The CPS was able to show the jury that Letby was the one common denominator in the series of deaths and sudden collapses in the neonatal unit. Besides, medical documents featuring falsified notes made by the nurse to hide her involvement and social media activity to deceive her colleagues were among the other pieces of evidence presented in court.
The Cheshire Constabulary, which investigated the case, said it had been one of the toughest cases for them. “The details of this case are truly crushing. A trained nurse responsible for caring and protecting tiny, premature babies; a person who was in a position of trust, she abused that trust in the most unthinkable way,” said Detective Chief Inspector Nicola Evans, the Deputy Senior Investigating Officer. “I cannot begin to understand what the families have had to endure over the past seven or eight years but we have been humbled by their composure and resilience throughout this whole process,” she said.

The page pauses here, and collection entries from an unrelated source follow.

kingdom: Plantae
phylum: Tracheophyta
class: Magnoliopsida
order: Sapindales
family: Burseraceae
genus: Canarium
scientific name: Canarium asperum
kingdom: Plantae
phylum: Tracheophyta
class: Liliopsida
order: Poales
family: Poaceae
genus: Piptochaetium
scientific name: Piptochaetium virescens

Lucy Letby’s final victims were two triplet boys, referred to in court as babies O and P. Child O died shortly after Letby returned from a holiday in Ibiza in June 2016, while child P died a day after their sibling.

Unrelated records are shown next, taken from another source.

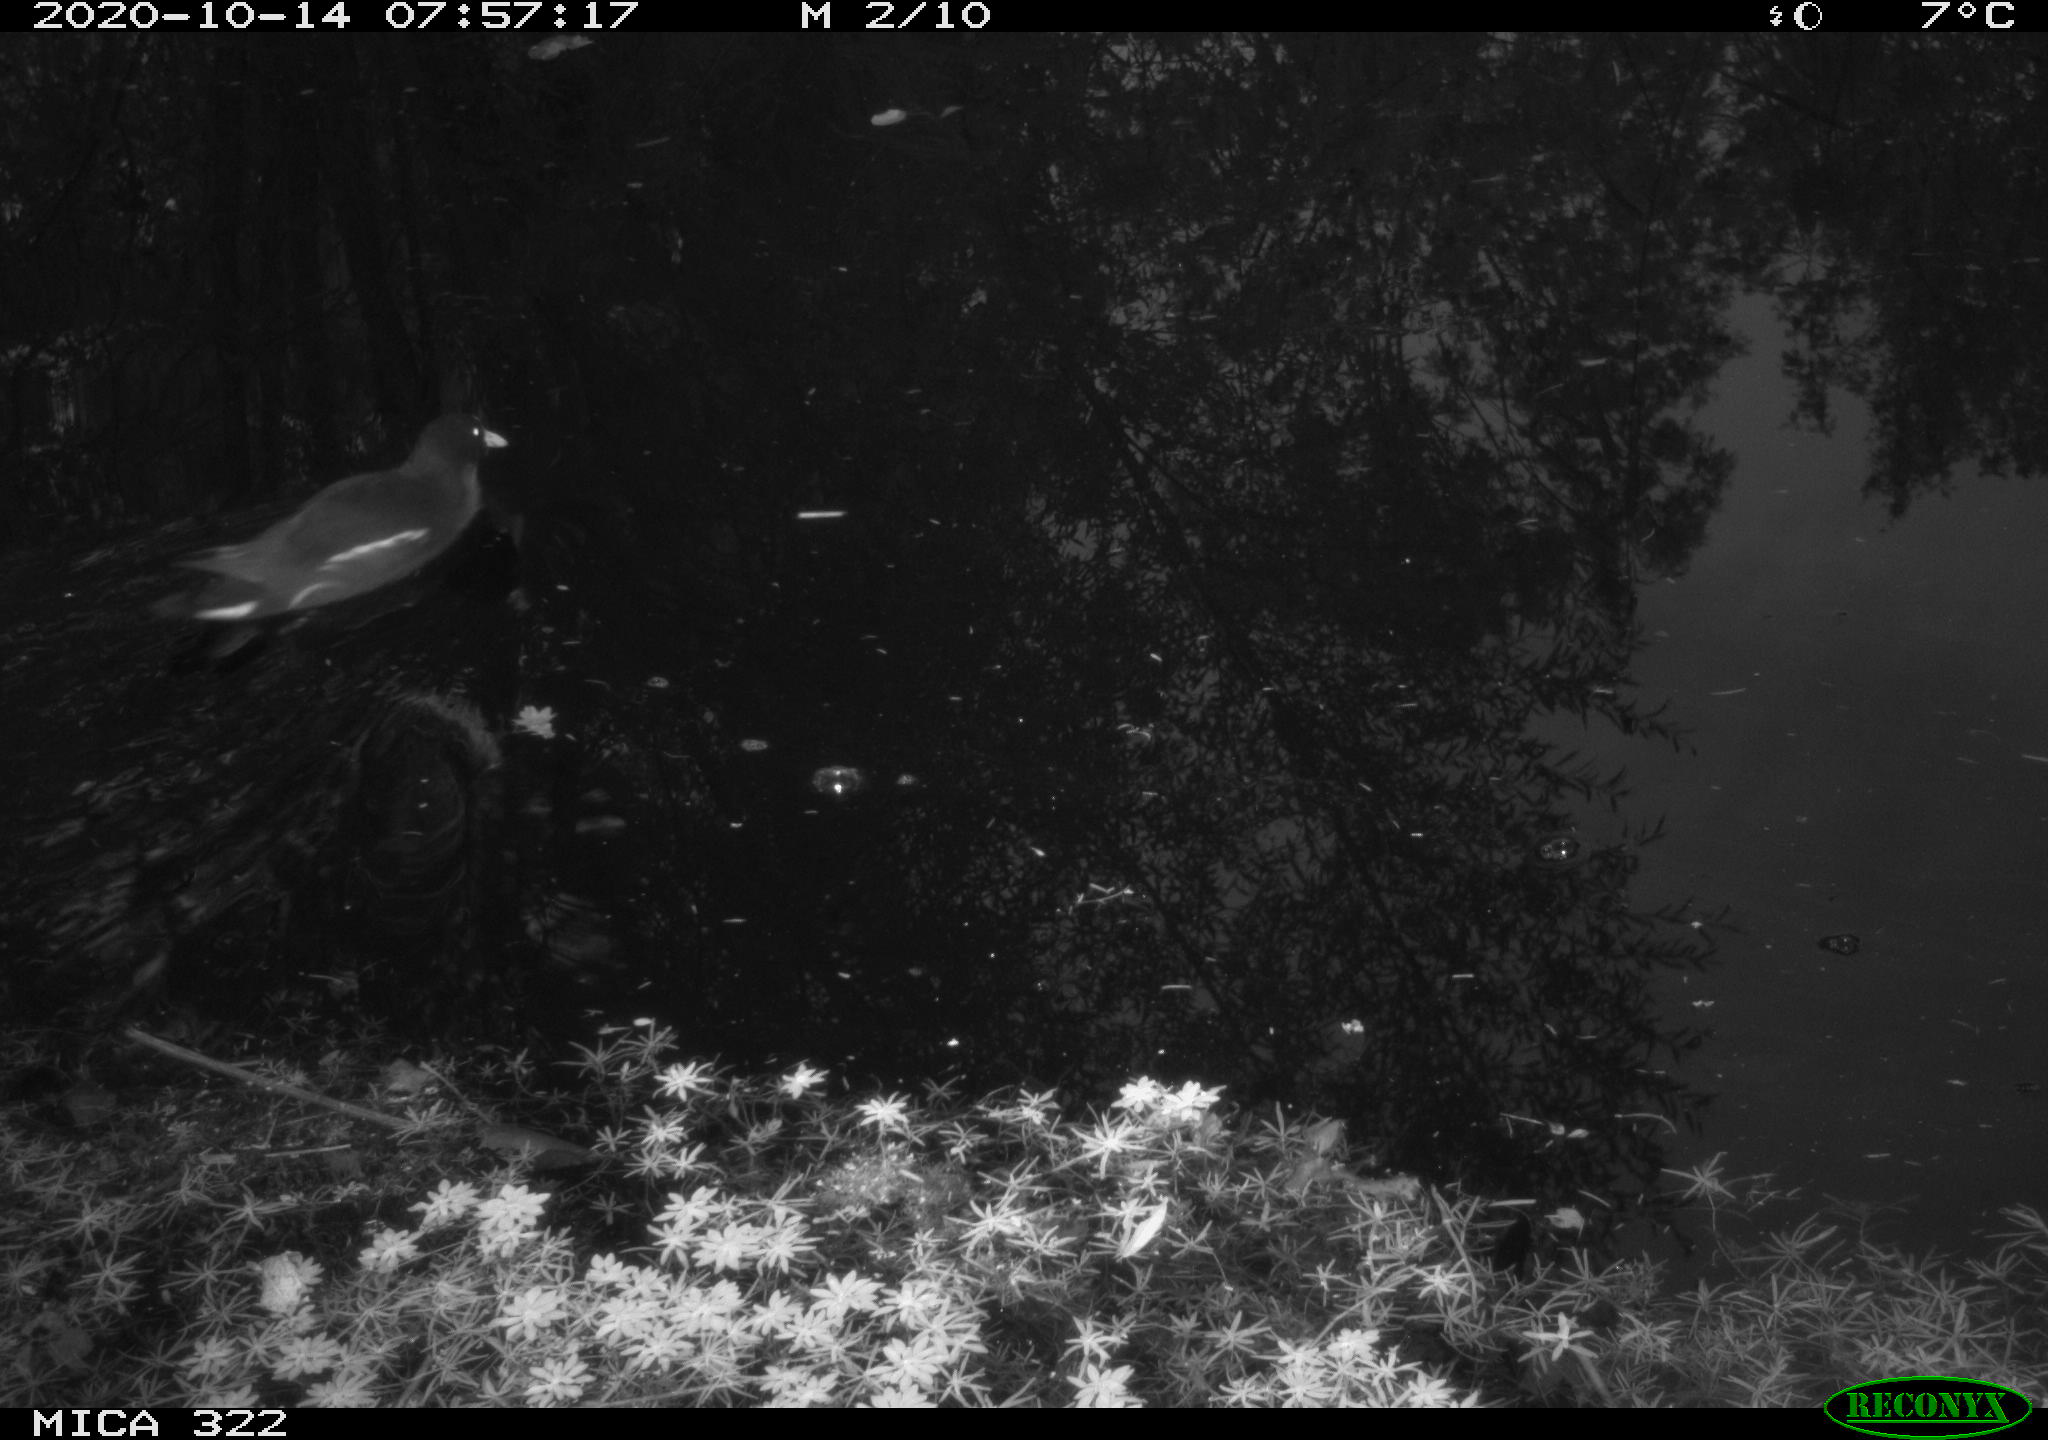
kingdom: Animalia
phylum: Chordata
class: Aves
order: Gruiformes
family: Rallidae
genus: Gallinula
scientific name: Gallinula chloropus
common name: Common moorhen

While during the trial Letby kept pleading innocence, the prosecution presented several theories as her possible motive behind the calculated murders. The prosecutors believed that by the time she started killing the babies, she was “completely out of control” and she was “I effect playing God.” The prosecutor suggested that she “played God” by harming a baby and then being the first to alert her colleagues about the deteriorating health.
“She was controlling things. She was enjoying what was going on. She was predicting things that she knew were going to happen. She, in effect, was playing God,” one of the prosecutors said. Perhaps Letby was getting a thrill out of the grief and despair in the room, they suggested.
Another suggestion was that Letby was having a secret relationship with a married doctor at the Countess of Chester Hospital. He was one of the doctors who would be contacted when babies rapidly deteriorated, which was thought to be a crucial aspect of their relationship. It was implied that she hurt them to receive his “personal attention”, but Letby disagreed.
Texts shown to the court revealed the pair messaged regularly, swapping love heart emojis, and met up several times outside work, even after Letby was removed from the neonatal unit in July 2016. The jurors were presented with several notes written by Lucy Letby, one of which said, “I killed them on purpose because I’m not good enough to care for them.” On another note, she wrote, “I will never have children or marry. I will never know what it’s like to have a family.”
Lucy Letby was a band 5 nurse, meaning that she had the skills and training to tend to the sickest babies in the neonatal unit. At the trial, she agreed that she sometimes found work less stimulating when she was assigned to babies who did not need as much medical attention.
Letby was arrested and released twice. On her third arrest in 2020, she was formally charged and held in custody. During searches at her home, police found hospital paperwork and a handwritten note on which she had written “I am evil, I did this.”